American in Spain

Thunderstorm

September 26, 2007

Last weekend, we had a thunderstorm come through. They are way more rare here than in my native North Carolina. We also have two new cranes that have been put up next to our house to build even more housing. Intrigued by the idea of two visible metal cranes towering into the sky and a coming electrical storm, I set up my camera to record out the window. I left it recording for a full hour. That's 1 GiB of video! Then I isolated the lightning strikes. Then I reduced it down to the only two worth showing here. Stay for the end of the video to see them in slow motion. The first clips are shown in realtime to demonstrate the delay between lightning and thunder. And the very first clip is some slightly sped up crane movement before the workers stopped. Notice the "re-strike" effect in the slow motion version.

revver(406165)

There's something I'm confused about here. From what I understood, thunder was caused by the sonic boom from the rapidly expanding air around the lightning bolt. From Wikipedia:

The electrical discharge rapidly superheats the discharge channel, causing the air to expand rapidly and produce a shock wave heard as thunder. The rolling and gradually dissipating rumble of thunder is caused by the time delay of sound coming from different portions of a long stroke

This make sense to me.
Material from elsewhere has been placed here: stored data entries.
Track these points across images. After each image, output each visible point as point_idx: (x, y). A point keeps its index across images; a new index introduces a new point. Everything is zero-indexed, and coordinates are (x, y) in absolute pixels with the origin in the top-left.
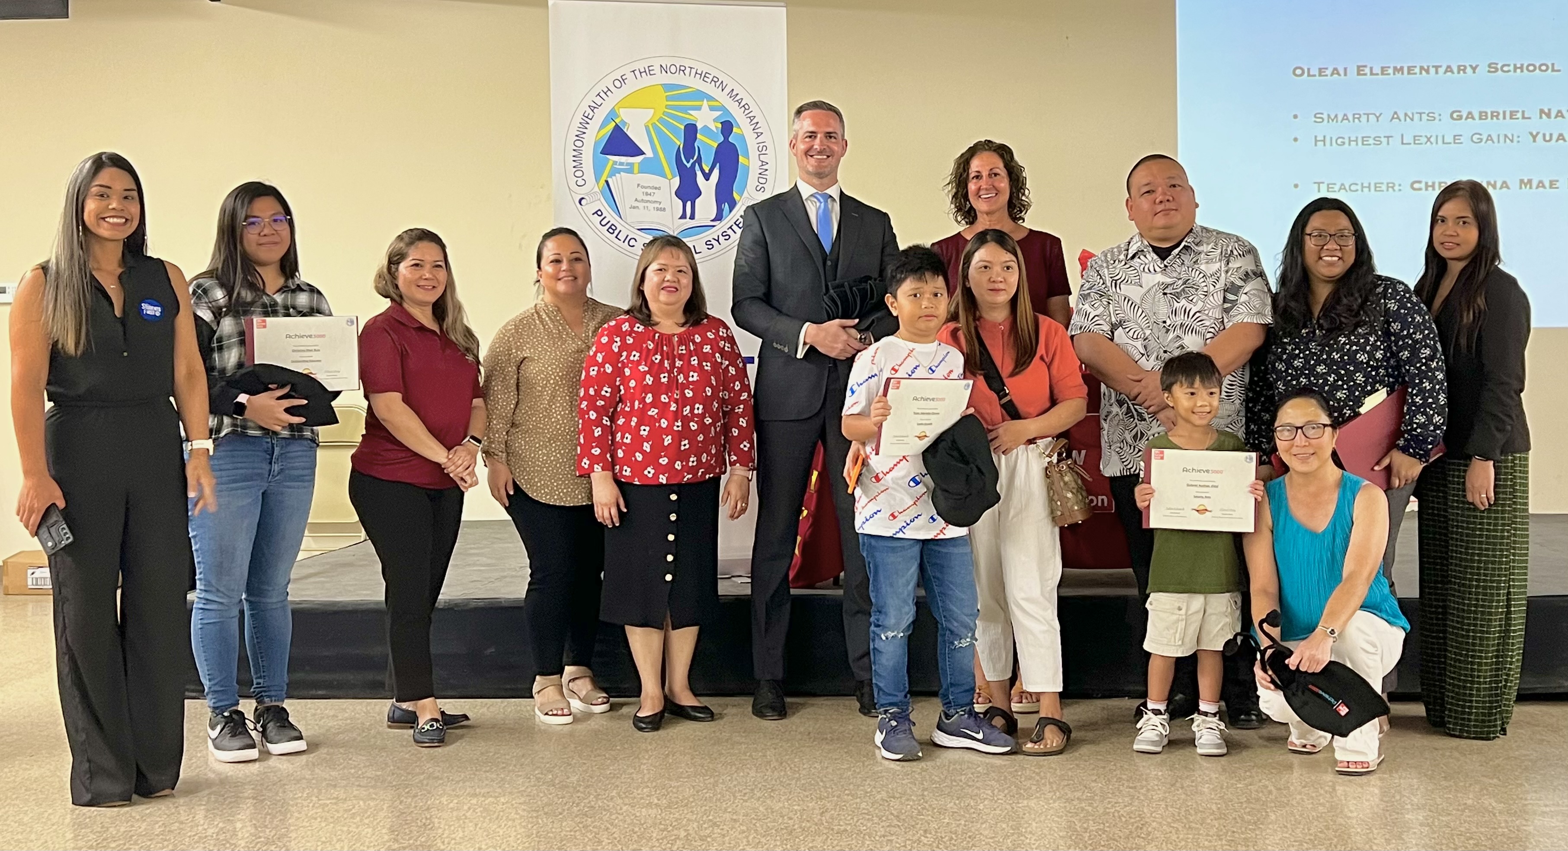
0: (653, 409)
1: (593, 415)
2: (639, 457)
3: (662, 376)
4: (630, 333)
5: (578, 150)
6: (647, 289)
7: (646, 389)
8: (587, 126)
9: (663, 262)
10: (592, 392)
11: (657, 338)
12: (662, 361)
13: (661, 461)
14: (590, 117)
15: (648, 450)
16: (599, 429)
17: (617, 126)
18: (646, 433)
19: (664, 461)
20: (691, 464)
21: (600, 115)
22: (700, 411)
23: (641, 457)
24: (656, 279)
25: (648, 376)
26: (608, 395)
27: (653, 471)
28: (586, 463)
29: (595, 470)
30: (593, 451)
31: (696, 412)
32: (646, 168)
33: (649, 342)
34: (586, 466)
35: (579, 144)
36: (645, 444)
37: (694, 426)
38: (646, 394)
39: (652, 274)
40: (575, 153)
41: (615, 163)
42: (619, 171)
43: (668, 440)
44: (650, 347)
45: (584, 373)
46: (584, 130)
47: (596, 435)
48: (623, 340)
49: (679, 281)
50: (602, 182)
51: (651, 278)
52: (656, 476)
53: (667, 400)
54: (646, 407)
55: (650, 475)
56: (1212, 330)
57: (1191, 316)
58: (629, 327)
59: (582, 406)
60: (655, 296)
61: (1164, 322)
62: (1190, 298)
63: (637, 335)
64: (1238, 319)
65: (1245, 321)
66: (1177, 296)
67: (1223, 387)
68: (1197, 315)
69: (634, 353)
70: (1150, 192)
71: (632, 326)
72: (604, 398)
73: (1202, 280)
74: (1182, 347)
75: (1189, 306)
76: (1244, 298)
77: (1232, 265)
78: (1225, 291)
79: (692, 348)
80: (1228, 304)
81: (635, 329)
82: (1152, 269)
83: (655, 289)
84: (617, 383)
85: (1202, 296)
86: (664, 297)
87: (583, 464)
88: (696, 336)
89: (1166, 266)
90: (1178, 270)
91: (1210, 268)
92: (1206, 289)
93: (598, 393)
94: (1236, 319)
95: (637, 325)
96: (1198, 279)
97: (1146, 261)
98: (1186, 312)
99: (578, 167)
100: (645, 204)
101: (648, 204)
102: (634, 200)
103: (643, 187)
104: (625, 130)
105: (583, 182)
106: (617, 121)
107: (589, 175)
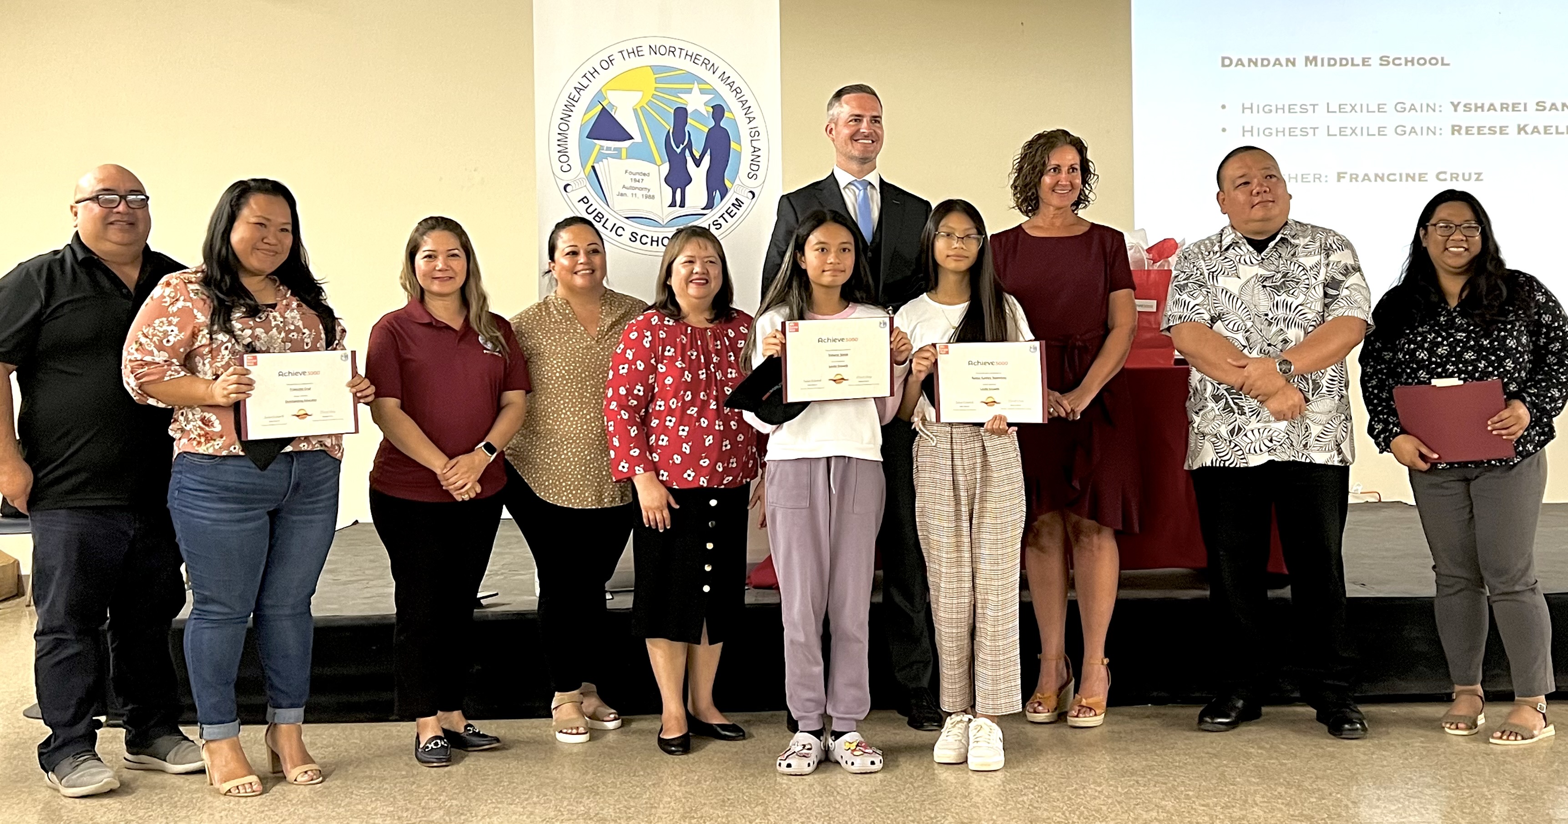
0: (692, 408)
1: (627, 415)
2: (677, 460)
3: (700, 372)
4: (661, 327)
5: (563, 136)
6: (675, 282)
7: (684, 386)
8: (572, 108)
9: (691, 254)
10: (623, 391)
11: (688, 332)
13: (702, 463)
14: (576, 99)
15: (688, 452)
16: (636, 428)
17: (603, 109)
18: (685, 434)
19: (705, 462)
20: (731, 466)
21: (587, 97)
23: (680, 459)
24: (683, 272)
25: (687, 373)
26: (641, 394)
27: (692, 475)
28: (624, 467)
29: (637, 473)
30: (632, 452)
32: (634, 154)
33: (682, 336)
34: (626, 470)
35: (564, 127)
36: (685, 446)
37: (734, 425)
38: (685, 392)
39: (679, 268)
40: (560, 137)
41: (602, 147)
42: (606, 156)
43: (709, 441)
44: (684, 342)
45: (611, 372)
46: (570, 113)
47: (633, 434)
48: (654, 335)
49: (708, 273)
50: (589, 168)
51: (679, 271)
52: (697, 478)
53: (704, 398)
54: (685, 406)
55: (690, 479)
56: (1314, 323)
57: (1293, 309)
58: (659, 320)
59: (612, 407)
60: (683, 289)
61: (1267, 315)
62: (1291, 292)
63: (669, 329)
64: (1339, 312)
65: (1346, 314)
66: (1277, 289)
67: (1324, 382)
68: (1300, 308)
69: (668, 348)
70: (1246, 183)
71: (661, 320)
72: (636, 397)
73: (1303, 273)
74: (1285, 341)
75: (1290, 300)
76: (1345, 292)
77: (1333, 258)
78: (1326, 286)
79: (727, 343)
80: (1329, 300)
81: (666, 323)
82: (1248, 261)
83: (683, 283)
84: (650, 381)
85: (1304, 290)
86: (692, 290)
87: (620, 468)
88: (730, 331)
89: (1263, 259)
90: (1276, 263)
91: (1309, 262)
92: (1307, 282)
93: (629, 392)
94: (1336, 312)
95: (667, 319)
96: (1297, 272)
97: (1242, 253)
98: (1287, 306)
99: (563, 152)
100: (634, 192)
101: (637, 191)
102: (624, 187)
103: (631, 173)
104: (612, 113)
105: (569, 168)
106: (604, 104)
107: (575, 160)
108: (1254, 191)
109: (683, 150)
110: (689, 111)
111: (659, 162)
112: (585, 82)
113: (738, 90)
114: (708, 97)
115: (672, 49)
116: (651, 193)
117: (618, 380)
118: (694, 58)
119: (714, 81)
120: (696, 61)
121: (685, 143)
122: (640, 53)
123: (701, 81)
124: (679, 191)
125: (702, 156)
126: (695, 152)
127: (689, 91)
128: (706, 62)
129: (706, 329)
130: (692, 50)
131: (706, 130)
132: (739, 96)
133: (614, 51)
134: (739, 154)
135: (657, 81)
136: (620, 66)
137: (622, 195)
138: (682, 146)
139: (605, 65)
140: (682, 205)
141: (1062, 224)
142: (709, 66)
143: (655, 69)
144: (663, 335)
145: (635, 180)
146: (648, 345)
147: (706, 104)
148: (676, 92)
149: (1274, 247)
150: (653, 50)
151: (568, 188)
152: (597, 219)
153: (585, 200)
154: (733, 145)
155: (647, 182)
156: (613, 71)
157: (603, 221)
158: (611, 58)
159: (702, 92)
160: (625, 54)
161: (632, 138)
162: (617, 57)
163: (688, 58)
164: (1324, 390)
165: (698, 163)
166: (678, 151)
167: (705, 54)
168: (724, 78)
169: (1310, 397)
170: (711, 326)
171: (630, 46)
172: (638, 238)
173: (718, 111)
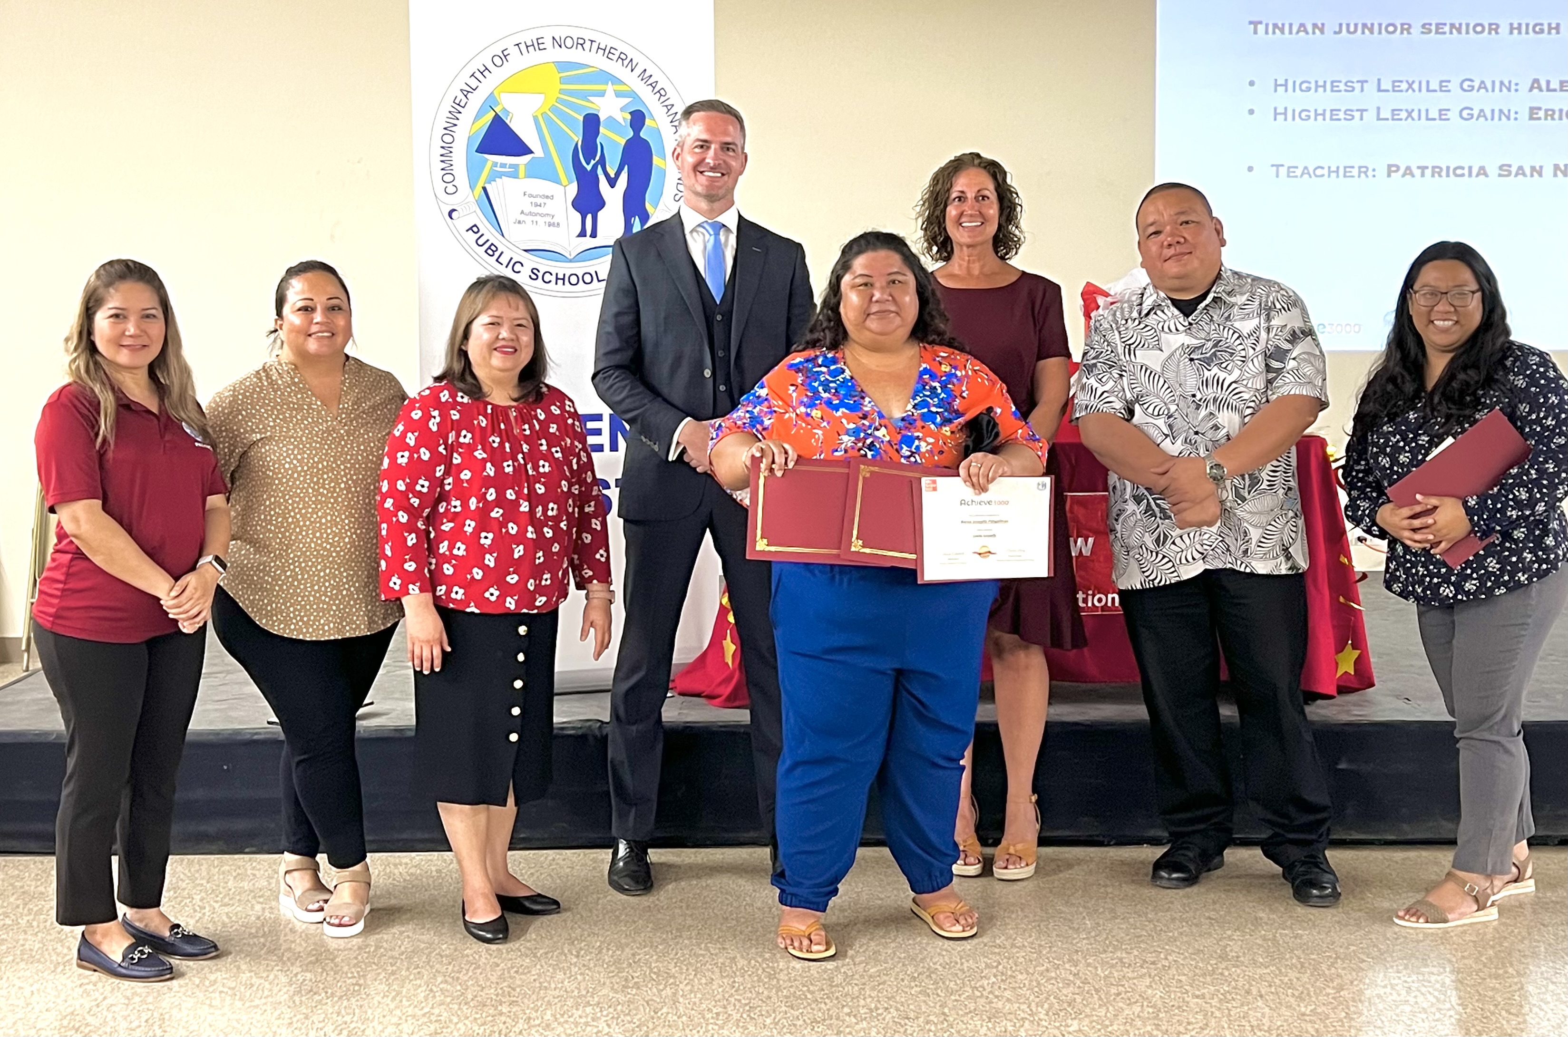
0: (496, 509)
1: (403, 517)
2: (478, 574)
3: (505, 464)
4: (454, 405)
5: (447, 149)
6: (474, 349)
7: (488, 482)
8: (458, 115)
9: (494, 313)
10: (401, 486)
11: (489, 411)
12: (502, 444)
13: (508, 579)
14: (462, 104)
15: (492, 565)
16: (413, 535)
17: (497, 118)
18: (488, 542)
19: (512, 579)
20: (543, 583)
21: (476, 101)
22: (555, 513)
23: (481, 573)
24: (486, 336)
25: (489, 465)
26: (425, 490)
27: (497, 593)
28: (395, 583)
29: (411, 591)
30: (406, 566)
31: (550, 513)
32: (534, 172)
33: (481, 417)
34: (397, 588)
35: (448, 139)
36: (488, 556)
37: (548, 533)
38: (487, 489)
39: (481, 329)
40: (443, 151)
41: (495, 164)
42: (501, 175)
43: (519, 552)
44: (483, 425)
45: (386, 461)
46: (455, 122)
47: (410, 543)
48: (444, 416)
49: (518, 339)
50: (479, 190)
51: (480, 334)
52: (501, 598)
53: (514, 497)
54: (488, 507)
55: (493, 599)
56: (1252, 404)
57: (1225, 387)
58: (450, 396)
59: (387, 505)
60: (484, 358)
61: (1194, 396)
62: (1224, 365)
63: (464, 409)
64: (1284, 391)
65: (1292, 393)
66: (1207, 362)
67: (1264, 475)
68: (1234, 386)
69: (464, 432)
70: (1157, 233)
71: (453, 396)
72: (419, 494)
73: (1238, 342)
74: (1216, 427)
75: (1222, 375)
76: (1292, 364)
77: (1276, 322)
78: (1267, 356)
79: (537, 427)
80: (1272, 374)
81: (459, 399)
82: (1173, 328)
83: (485, 350)
84: (438, 474)
85: (1240, 363)
86: (497, 360)
87: (391, 584)
88: (539, 411)
89: (1190, 324)
90: (1206, 328)
91: (1246, 326)
92: (1243, 353)
93: (410, 487)
94: (1282, 390)
95: (460, 394)
96: (1232, 340)
97: (1165, 318)
98: (1220, 383)
99: (447, 169)
100: (535, 218)
101: (538, 218)
102: (522, 212)
103: (531, 196)
104: (507, 122)
105: (454, 189)
106: (497, 109)
107: (462, 179)
108: (1166, 243)
109: (595, 167)
110: (602, 119)
111: (564, 181)
112: (473, 83)
113: (662, 92)
114: (626, 101)
115: (581, 41)
116: (555, 220)
117: (396, 473)
118: (608, 52)
119: (632, 81)
120: (610, 56)
121: (597, 158)
122: (541, 47)
123: (616, 81)
124: (589, 218)
125: (618, 174)
126: (609, 169)
127: (602, 94)
128: (623, 56)
129: (510, 407)
130: (604, 41)
131: (623, 142)
132: (663, 99)
133: (509, 44)
134: (663, 173)
135: (563, 81)
136: (517, 62)
137: (519, 222)
138: (593, 162)
139: (498, 61)
140: (594, 235)
141: (981, 273)
142: (626, 62)
143: (562, 66)
144: (455, 415)
145: (536, 205)
146: (434, 428)
147: (622, 109)
148: (584, 96)
149: (1205, 309)
150: (558, 43)
151: (454, 215)
152: (490, 252)
153: (475, 229)
154: (656, 160)
155: (550, 207)
156: (509, 68)
157: (497, 254)
158: (506, 53)
159: (618, 94)
160: (523, 47)
161: (532, 152)
162: (513, 51)
163: (601, 52)
164: (1264, 486)
165: (612, 183)
166: (589, 168)
167: (621, 47)
168: (644, 76)
169: (1246, 495)
170: (514, 404)
171: (529, 37)
172: (540, 275)
173: (638, 119)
But what doesn't make sense to me is what I've recorded in the video, particularly the first strike. You can clearly hear the first strike several seconds before the thunder! This seems to clearly violate the thunder explanation. The only way that I could see where it might fit the theory is if this bottom part of the bolt wasn't hot enough to cause a shock wave, but the top part, several sound-seconds up, was. Either that or the thunder came from another bolt somewhere else.

I'm a little confused. The comments are open for postulation by other arm chair scientists.